Jul 2013 : Where is the Rupee headed?

The Nifty was extremely volatile during the month and ended down 1.7% for the month. We believe the Nifty performance is not truly reflecting the underlying volatility in individual stocks – a few strong stocks and sectors with large weightage in the Nifty are masking the carnage among the other stocks in the indices as also in the mid-cap and small cap space. Concerns over the Rupee and the corresponding RBI action were the central theme dominating the business environment during the month. Though we are far from being experts on currency markets, we would like to address the issue over the currency movement, as it is important in the larger context.

2013 marks the twentieth year since FIIs were permitted to invest in Indian equities. In 1993, the rupee traded at 31.60 to the dollar for most of the year. At its current level of 61 to the dollar, the rupee has depreciated 3.3% per annum over the last 20 years. As per economic texts, a country with a higher rate of inflation should experience a depreciation of its currency to the extent to which its inflation is higher than the other country. With the US inflation at roughly 2% and India’s inflation at between 5-7%, the 3.3% depreciation in the currency is within the range of normal expectations. Between 2002 and 2011, the currency remained fairly stable, trading in a band of 40 to 50. This was also a period of relatively moderate inflation compared to the episodes of high inflation experienced in the 1990s. However, over the last few years, inflation in India has climbed as the government has raised minimum support prices of grains and implemented ambitious rural employment and social welfare programs. These coupled with the high current account deficits at a time, when exports are slow all over the world, have contributed to the sharp 33% depreciation of the currency over the last 2 years.

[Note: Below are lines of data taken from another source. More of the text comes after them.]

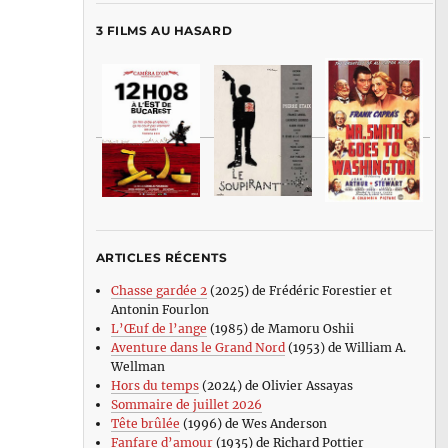
3 FILMS AU HASARD
ARTICLES RÉCENTS
Chasse gardée 2
(2025) de Frédéric Forestier et
Antonin Fourlon
L’Œuf de l’ange
(1985) de Mamoru Oshii
Aventure dans le Grand Nord
(1953) de William A.
Wellman
Hors du temps
(2024) de Olivier Assayas
Sommaire de juillet 2026
Tête brûlée
(1996) de Wes Anderson
Fanfare d’amour
(1935) de Richard Pottier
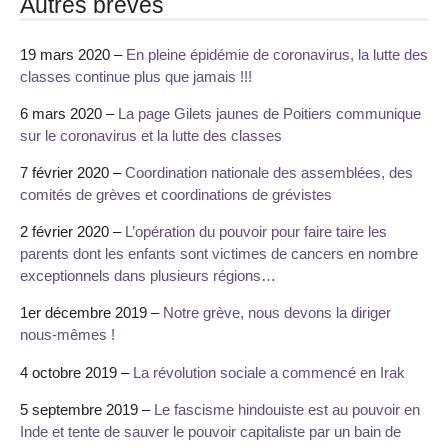
Autres brèves
19 mars 2020 –
En pleine épidémie de coronavirus, la lutte des
classes continue plus que jamais !!!
6 mars 2020 –
La page Gilets jaunes de Poitiers communique
sur le coronavirus et la lutte des classes
7 février 2020 –
Coordination nationale des assemblées, des
comités de grèves et coordinations de grévistes
2 février 2020 –
L’opération du pouvoir pour faire taire les
parents dont les enfants sont victimes de cancers en nombre
exceptionnels dans plusieurs régions…
1er décembre 2019 –
Notre grève, nous devons la diriger
nous-mêmes !
4 octobre 2019 –
La révolution sociale a commencé en Irak
5 septembre 2019 –
Le fascisme hindouiste est au pouvoir en
Inde et tente de sauver le pouvoir capitaliste par un bain de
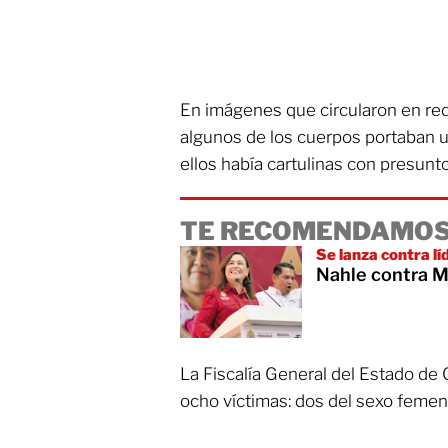
En imágenes que circularon en re
algunos de los cuerpos portaban u
ellos había cartulinas con presun
TE RECOMENDAMOS
Se lanza contra l
Nahle contra M
La Fiscalía General del Estado de 
ocho víctimas: dos del sexo femeni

The RBI publishes data of the Real Effective Exchange Rate, which it defines as a weighted average of nominal exchange rates adjusted for relative price differential between domestic and foreign countries. The REER has remained within a band of 95 to 100 for most of the last 20 years. However, by October 2007, it had climbed to about 110, making the rupee at the time theoretically overpriced by 10%. In June 2013, it stands at 89, reflecting a reasonable undervaluation from this theoretical perspective. While it is of course difficult to predict short term movements, a move from an REER of 110 to 89 and after a sharp drop of 33% over 2 years, one is tempted to say that most of the damage to the rupee is done with and any big fall from here should be temporary.

Meanwhile, most of the companies that we have invested in, continue to report reasonably good results. With the benchmark stock indices remaining in the same place for 6 years now, the stock market represents good value at this point of time. For a foreign investor, there is the additional attraction that every dollar they invest fetches 33% more than it used to 2 years ago.